I figure we all meet at least one angel on the Camino. It’s not necessarily dramatic. The angel might be the pharmacist-pilgrim who turns up with painkillers two minutes after you’ve hurt your leg, or a local who gives you water when you desperately need it.
The Camino angels I remember best were a group of retired French siblings who rescued me one day on the Chemin du Puy.
The day started off badly. I was in a terrible mood that morning, as I got ready to leave a rural gîte d’étape (hostel for walkers). Part of it was because my walking companion of the last week and a half was about to go home to Belgium, leaving me alone. And then I was planning to stay at a tiny gîte with only seven beds that night. It was in Uzan, which I thought was basically in the middle of nowhere. And despite several phone calls, I couldn’t get through to the owners to confirm my reservation.
I was at my most neurotic that day. What, I worried, would happen if I ended up in this tiny town and the gîte was closed or full?
And then my friend seemed to take forever to get ready. I wondered if I’d even make it to the gîte before dark, and checked my flashlight just in case. It had burned out, leaving me even more paranoid, since I was now convinced I wouldn’t make it to Uzan before dark.
It was one of those mornings when you walk and walk and walk, but hardly seem to make any progress.
And then there was the rain, which started up soon after we got underway. It was the first serious rain I’d experienced so far, more than a month into my pilgrimage. And so, for the first time, I realized that my rain jacket wasn’t completely waterproof. So I was wet and frozen by the time we reached Arzacq-Arraziguet around lunchtime, only 8.5 kilometres beyond the farm where we’d spent the night. I still had about 16 kilometres to go.
With some help from my French-speaking friend, I found a headlamp in Arzacq, solving one of my problems. But, as we made our way to the gîte where she would spend the night before going home, my cold and miserable brain came up with new, increasingly irrational, scenarios. Even if I found a place to spend the night, things could get worse. What if it rained the rest of the way to Santiago? It was already the beginning of October. With my imperfect jacket, I would probably freeze to death.
There was no one around at the Arzacq gîte, so my friend and I settled down in the kitchen. I changed out of my wet clothes, and felt a little better. We went out to find a public phone and tried calling the Uzan gîte yet again. Still no response.
When we returned to the gîte kitchen to eat lunch, I suddenly realized I’d dug through my entire backpack in search of dry clothes and hadn’t seen my new headlamp.
I took everything out of my pack again. No headlamp. I looked in all the pockets, though I knew I hadn’t put it in them. It wasn’t there. I looked all around on the chair and the floor. Still no headlamp.
By this time, I was in a panic. And then finally, somehow, I thought to look at the inside of the top of my pack. The headlamp had got stuck there. I picked it up, tried out its lights—they still worked!—and put it down on top of my jacket.
A few minutes later, I grabbed the jacket, knocking the headlamp to the floor. I tried turning it on again. Nothing happened.
It wasn’t the end of the world, but in my current state, it felt like it.
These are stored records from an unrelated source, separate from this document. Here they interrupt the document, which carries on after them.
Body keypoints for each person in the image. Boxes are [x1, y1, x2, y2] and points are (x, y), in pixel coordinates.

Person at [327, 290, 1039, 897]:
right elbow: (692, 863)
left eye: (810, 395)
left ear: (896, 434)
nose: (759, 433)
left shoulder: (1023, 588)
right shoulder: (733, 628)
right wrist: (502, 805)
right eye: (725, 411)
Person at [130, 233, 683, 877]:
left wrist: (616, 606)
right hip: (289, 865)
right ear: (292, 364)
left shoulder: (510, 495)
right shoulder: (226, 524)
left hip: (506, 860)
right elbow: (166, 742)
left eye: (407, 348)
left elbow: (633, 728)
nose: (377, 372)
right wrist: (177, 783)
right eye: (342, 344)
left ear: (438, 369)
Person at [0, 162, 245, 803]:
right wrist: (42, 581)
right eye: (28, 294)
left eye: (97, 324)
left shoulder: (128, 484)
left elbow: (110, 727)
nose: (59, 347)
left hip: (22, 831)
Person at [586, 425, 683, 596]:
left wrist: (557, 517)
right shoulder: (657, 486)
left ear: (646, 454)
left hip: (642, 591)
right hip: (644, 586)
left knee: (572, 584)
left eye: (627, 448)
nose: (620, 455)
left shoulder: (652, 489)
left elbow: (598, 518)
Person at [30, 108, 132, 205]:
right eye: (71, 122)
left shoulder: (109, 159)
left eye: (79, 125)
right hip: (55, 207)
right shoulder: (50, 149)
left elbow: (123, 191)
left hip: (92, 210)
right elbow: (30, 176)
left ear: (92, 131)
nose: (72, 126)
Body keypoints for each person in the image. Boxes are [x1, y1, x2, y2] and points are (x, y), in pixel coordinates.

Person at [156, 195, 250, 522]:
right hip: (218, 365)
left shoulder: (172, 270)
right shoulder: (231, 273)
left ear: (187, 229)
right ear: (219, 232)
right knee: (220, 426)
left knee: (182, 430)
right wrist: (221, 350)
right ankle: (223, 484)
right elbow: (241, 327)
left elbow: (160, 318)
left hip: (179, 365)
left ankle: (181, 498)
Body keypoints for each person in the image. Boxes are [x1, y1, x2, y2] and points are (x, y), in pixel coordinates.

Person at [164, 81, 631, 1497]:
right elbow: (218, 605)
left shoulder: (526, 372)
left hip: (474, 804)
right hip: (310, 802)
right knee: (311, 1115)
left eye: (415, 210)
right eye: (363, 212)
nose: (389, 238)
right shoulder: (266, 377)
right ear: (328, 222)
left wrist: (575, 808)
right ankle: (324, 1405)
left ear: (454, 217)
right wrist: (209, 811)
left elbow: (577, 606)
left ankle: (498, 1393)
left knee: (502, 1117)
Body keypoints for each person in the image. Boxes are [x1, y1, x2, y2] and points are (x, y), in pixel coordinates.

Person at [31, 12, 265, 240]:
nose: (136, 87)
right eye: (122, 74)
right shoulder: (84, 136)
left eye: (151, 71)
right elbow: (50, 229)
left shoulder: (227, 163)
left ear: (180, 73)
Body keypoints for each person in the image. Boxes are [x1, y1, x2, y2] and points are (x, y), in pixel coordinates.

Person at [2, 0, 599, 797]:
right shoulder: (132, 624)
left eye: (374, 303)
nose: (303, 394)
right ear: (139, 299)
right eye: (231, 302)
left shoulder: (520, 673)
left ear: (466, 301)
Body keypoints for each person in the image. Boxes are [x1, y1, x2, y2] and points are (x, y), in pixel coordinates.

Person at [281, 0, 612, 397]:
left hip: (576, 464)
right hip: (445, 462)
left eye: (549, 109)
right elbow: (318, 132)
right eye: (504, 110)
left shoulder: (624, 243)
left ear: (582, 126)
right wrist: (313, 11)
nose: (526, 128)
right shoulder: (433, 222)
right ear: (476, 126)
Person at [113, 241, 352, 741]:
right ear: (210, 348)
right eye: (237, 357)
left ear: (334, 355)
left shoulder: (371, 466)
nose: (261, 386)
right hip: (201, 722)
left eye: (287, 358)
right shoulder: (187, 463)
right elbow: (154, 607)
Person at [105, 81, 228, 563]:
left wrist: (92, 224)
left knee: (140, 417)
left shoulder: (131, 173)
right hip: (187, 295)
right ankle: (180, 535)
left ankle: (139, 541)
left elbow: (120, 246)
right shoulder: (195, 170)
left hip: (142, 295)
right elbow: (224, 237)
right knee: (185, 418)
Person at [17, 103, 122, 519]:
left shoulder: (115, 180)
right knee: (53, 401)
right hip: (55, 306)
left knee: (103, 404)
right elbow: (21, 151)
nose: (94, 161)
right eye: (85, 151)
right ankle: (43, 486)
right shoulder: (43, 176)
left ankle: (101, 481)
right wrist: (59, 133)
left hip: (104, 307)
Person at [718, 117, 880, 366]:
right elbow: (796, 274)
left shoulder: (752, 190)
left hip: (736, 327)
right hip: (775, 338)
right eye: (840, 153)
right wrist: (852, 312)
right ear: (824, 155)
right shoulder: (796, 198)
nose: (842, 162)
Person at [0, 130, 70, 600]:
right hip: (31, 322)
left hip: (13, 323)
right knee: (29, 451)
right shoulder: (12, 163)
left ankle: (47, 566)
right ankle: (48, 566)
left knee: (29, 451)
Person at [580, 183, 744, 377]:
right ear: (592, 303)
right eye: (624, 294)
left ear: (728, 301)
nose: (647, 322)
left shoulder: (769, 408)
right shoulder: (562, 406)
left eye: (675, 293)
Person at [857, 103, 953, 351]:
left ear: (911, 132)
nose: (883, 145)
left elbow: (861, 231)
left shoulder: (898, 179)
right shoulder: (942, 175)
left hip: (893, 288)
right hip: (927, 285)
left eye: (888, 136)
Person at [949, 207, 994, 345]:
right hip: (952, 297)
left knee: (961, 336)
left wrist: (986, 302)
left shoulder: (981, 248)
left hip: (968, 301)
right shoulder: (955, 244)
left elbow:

Although my friend was still there, she wasn’t going to continue with me, so I felt utterly alone with my problems.
That was when my angels came in: a group of four retired French siblings—three men and a woman—who had stayed at the same gîte as we had the night before. They were each taking a turn driving, while the other three walked. One of them looked the perfect French gentleman but spoke English with a British accent, and even used words like “chap.”
They noticed I was close to tears, and asked what was wrong. I told them about the headlamp. One of the brothers figured out how to open it up, and got the batteries back in properly so it worked again.
Then my friend explained about my problem getting hold of the gîte in Uzan. Immediately, the sister offered to drive me to Uzan to make sure all was well.
They must have gathered I wasn’t enthusiastic about the idea (I didn’t like the thought of paying a lightning-fast visit to the place I’d then walk for hours to reach). So the same man who’d fixed my headlamp looked in the phonebook, found the number of someone with the same last name as the gîte-owners, and called them up. The person on the other end of the phone said there was no problem—the gîte was open, and even if it was full, his uncle and aunt, who owned it, would find me another place to stay.
And just like that, everything was all right again. Better than all right, even—not only, or even not primarily because I had a working light and a definite place to stay, but because of the way these four strangers had helped me.
I didn’t get their address. I never even learned their names, or got a picture of them. I hope they’re doing well. I hope they’re happy. Two years later, I still think about them sometimes, and their unhesitating kindness to a stranger.